By Matt Mauney | Staff Writer
In 1966, on a stop in New Jersey during his route as a trucker, Clarence “Junior” Clifton was unloading his truck when his attention was turned to a nearby football practice.
“I remember making a comment to one of the other men there of how small they looked to be high school players,” Clifton said.
The man explained to Clifton they weren’t high school players but rather a youth football team.
“I was not aware at the time that they had that,” he said. “I knew that they had Little League baseball but didn’t know about youth football. It just kind of stuck with me.”
Two years later, back at home in the Sydney/Dover area, Clifton got in contact with the Police Athletic League in Tampa, which governed a youth football program. He wanted to create a team that served the area where he called home, but the PAL board had reservations about “starting a team out in the country.”
After some convincing, Clifton got his wish, and soon, the first rendition of the Turkey Creek Trojans formed.
Clifton could not have guessed then that he would be involved with the Trojans for the next 12 years and that they would forever become a part of his life. He also could not have known the program would still be thriving today. The Trojans prepare to face the rival Plant City Dolphins at noon Saturday, at Turkey Creek Stadium off Connell Road in Plant City.

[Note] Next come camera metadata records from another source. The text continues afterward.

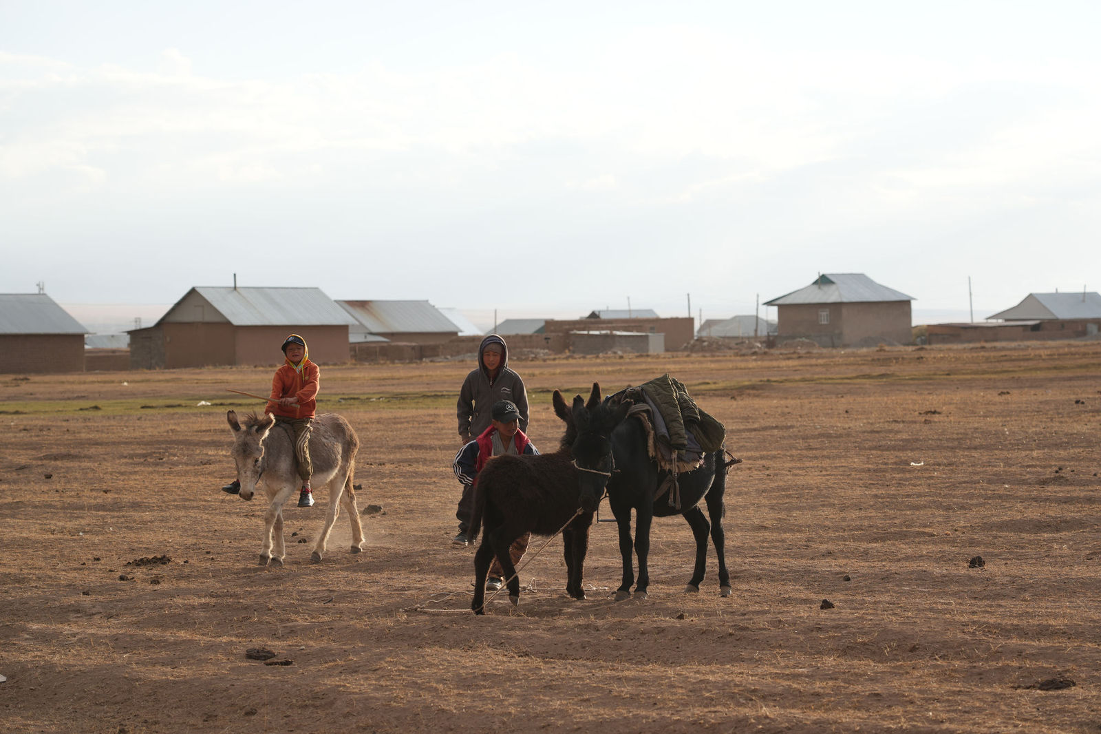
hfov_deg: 19.5
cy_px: 367
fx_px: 3210
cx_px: 550
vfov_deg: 13.0
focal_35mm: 105
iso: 100
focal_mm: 105
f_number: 5.6
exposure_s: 1/320
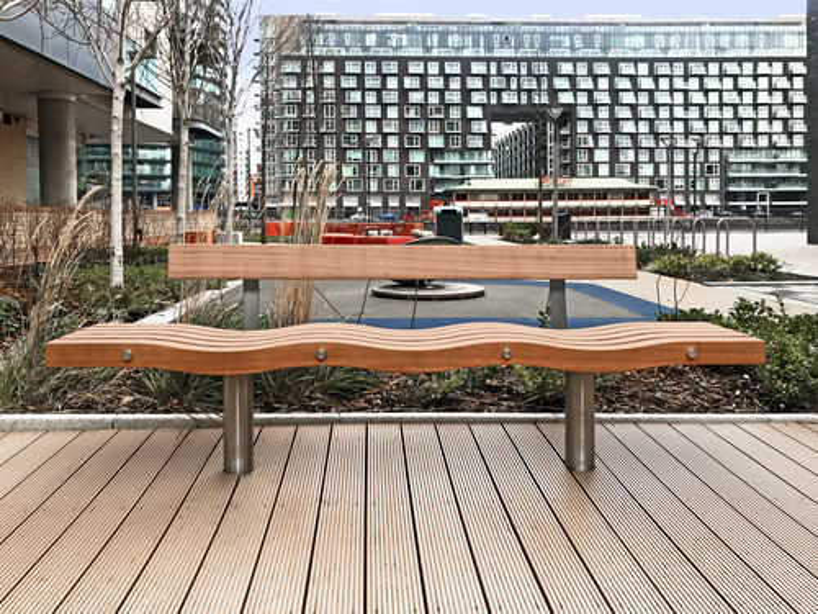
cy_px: 307
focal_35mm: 28
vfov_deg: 49.7
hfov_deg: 63.4
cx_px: 409
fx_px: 662
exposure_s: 1/100
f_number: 1.8
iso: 32
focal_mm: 3.99
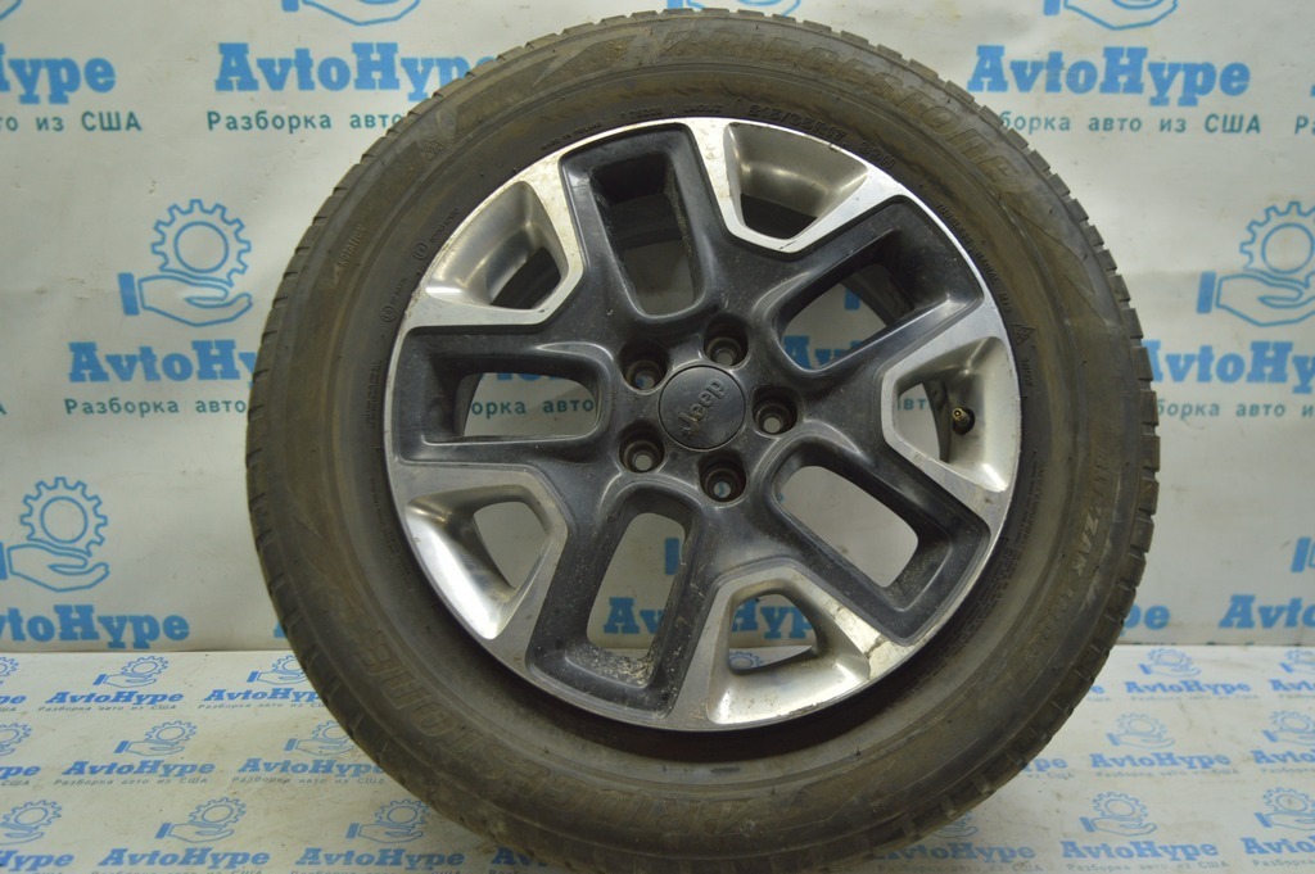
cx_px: 658
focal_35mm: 33
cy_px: 437
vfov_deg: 39.9
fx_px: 1204
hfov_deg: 57.3
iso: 400
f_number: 3.8
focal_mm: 22
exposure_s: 1/40
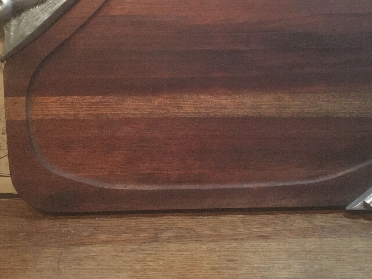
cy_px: 63
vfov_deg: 28.6
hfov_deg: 38.0
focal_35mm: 50
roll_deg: +0.1
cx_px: 231
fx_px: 537
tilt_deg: -16.3
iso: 320
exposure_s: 1/17
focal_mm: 4.15
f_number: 2.2
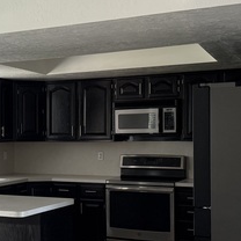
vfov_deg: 25.3
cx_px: 5
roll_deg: +0.6
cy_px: 144
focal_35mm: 68
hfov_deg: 24.3
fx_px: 536
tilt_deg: -0.6
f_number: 1.78
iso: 200
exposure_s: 1/166
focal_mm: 6.76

Clifton’s youngest grandson, Ben, will be playing for the Dolphins. Saturday also will be special for Clifton: He will be honored during a ceremony before kickoff. He will be receiving a framed Trojans jersey along with naming the press box after him.
Clifton always has loved the game of football and said he enjoyed coaching young players of the sport. When Clifton was growing up, the only football to be played was in junior high and high school. Clifton played in high school as well as a year while serving in the U.S. Army. Later, as a coach, he used football to teach life lessons and instill discipline.
“Give me 15 minutes with them, and I could have them crying,” he said. “I had a way to really get them whipped up and ready to play football. I think with a lot of the teams we played early on were better caliber, but because we got them so pumped up, they would go out there and just really get after it.”
Clifton also noted winning was appreciated but not necessary.
“I loved to win and hated to lose, but I didn’t preach winning to the kids,” he said. “I always told them that there was two games to play: the game of football and the game of life.”
Clifton’s daughter, Kim, remembers going to games and sitting in her dad’s truck as he drove all over town to pick up players who didn’t have a ride.
“I remember always wanting to sit in the back with everyone,” she said.
Kim also was involved with the Trojans program as she was a member of the Trojanettes, a cheer team that performed dances, cheers and stunt routines during halftime.
“Growing up, the Trojans were my dad’s life,” she said. “His eyes light up when he talks about it.”
The love for the sport carried over. Kim has been involved on the board of the Plant City Dolphins, another area youth squad, and her husband, Steve, has coached the Dolphins for 11 years.
“We wanted to go neutral,” said Kim, explaining that her husband grew up in Antioch, home of the Redskins.
The aspect of youth football Clifton cherished the most was the chance for all players of varying sizes and abilities to compete.
“Nowadays, the focus is too much on winning,” he said. “Back then, it was about giving young boys the chance to play football when they might not ever be able to play again after that.”
Only three of his players on the original 1968 team went on to play in high school.
“One of the boys I always think of is Tony Proctor,” Clifton said. “He was a linebacker and wasn’t more than 118 pounds, but he would explode and hit you harder than anything. It’s kids like Tony that defined what the program was all about.”
After joining the National Youth Football Federation in 1970, the Turkey Creek program quickly grew and peaked at more than 500 kids, separated into several teams depending on age and size. Clifton coached the varsity Trojans until 1980 and served as the athletic director of the Turkey Creek program until 1982, when his job as a truck driver transferred him to Tennessee.
“I didn’t have any desire to coach up there and was approached several times even when I got back and retired to coach again,” he said. “There are a lot a younger guys now, and I don’t think I can keep up with them as good anymore.”
Clifton turns 80 in September.
The impact Clifton had on his players is clear. Many of the players on the original Trojans team still keep in contact with him.
“It’s amazing looking back now and these guys are grandparents and will still tell me how they appreciated what I stood for and the honesty I always gave them,” he said. “It’s so good to work with people like that.”